Support levels to watch: 6,900 (psychological), 6,850 (10-day moving average), 6,780 (January low). Resistance sits at the recent high near 6,980.
The VIX settled at 16.15 Friday, up modestly from Thursday but well below stress levels. Readings below 15 would suggest complacency; spikes above 20 would signal concern.
Small caps continue to outperform, with the Russell 2000 holding above its breakout level near $245 on IWM. That rotation trade has been the story of early 2026 and bears watching this week.
Options Considerations
Holiday weeks create unique challenges for options traders. Time decay continues even when markets are closed—three calendar days pass between Friday's close and Tuesday's open, eating into premium for short-dated positions.
If you're holding weekly options through the weekend, you're effectively paying for three days of theta with zero opportunity to adjust. That's fine if you want the exposure, but it's expensive insurance if you're uncertain about direction.

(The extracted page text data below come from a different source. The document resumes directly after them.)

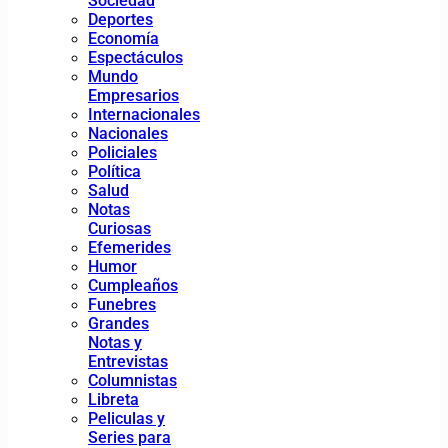
Sociedad
Deportes
Economía
Espectáculos
Mundo
Empresarios
Internacionales
Nacionales
Policiales
Política
Salud
Notas
Curiosas
Efemerides
Humor
Cumpleaños
Funebres
Grandes
Notas y
Entrevistas
Columnistas
Libreta
Peliculas y
Series para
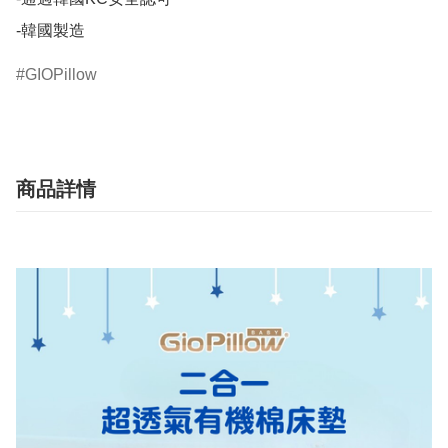
-韓國製造
GIOPillow
商品詳情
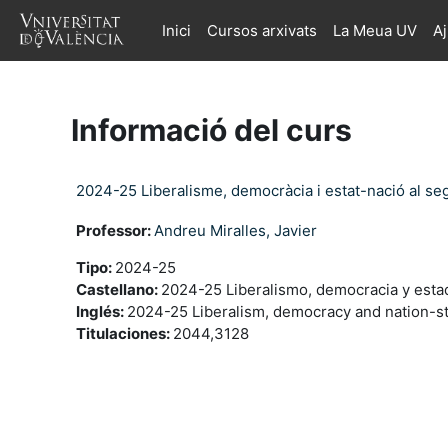
Ves al contingut principal
Inici
Cursos arxivats
La Meua UV
A
Informació del curs
2024-25 Liberalisme, democràcia i estat-nació al segl
Professor:
Andreu Miralles, Javier
Tipo
:
2024-25
Castellano
:
2024-25 Liberalismo, democracia y estado
Inglés
:
2024-25 Liberalism, democracy and nation-stat
Titulaciones
:
2044,3128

The SPDR S&P 500 ETF (SPY) January 24 at-the-money straddle priced at roughly $8.50 Friday, implying a 1.2% expected move through expiration. That's slightly elevated versus typical weekly readings, reflecting Netflix risk and the holiday-compressed timeframe.
The Week Ahead
Tuesday will set the tone. A clean Netflix beat could extend the new-year rally and push the S&P 500 toward new highs. A miss—particularly on guidance—would test support levels and potentially trigger a rotation back into defensives.
Beyond the earnings, watch for any Davos headlines. Trump and Treasury Secretary Bessent are scheduled to speak, and there's speculation that a Fed chair announcement could come during the conference. Markets would react sharply to Warsh confirmation given the rate implications.
The shortened week means four days of news compressed into four sessions. Expect gaps, expect volume swings, and expect the VIX to move. It's a good week to size positions appropriately and avoid overcommitting before key catalysts resolve.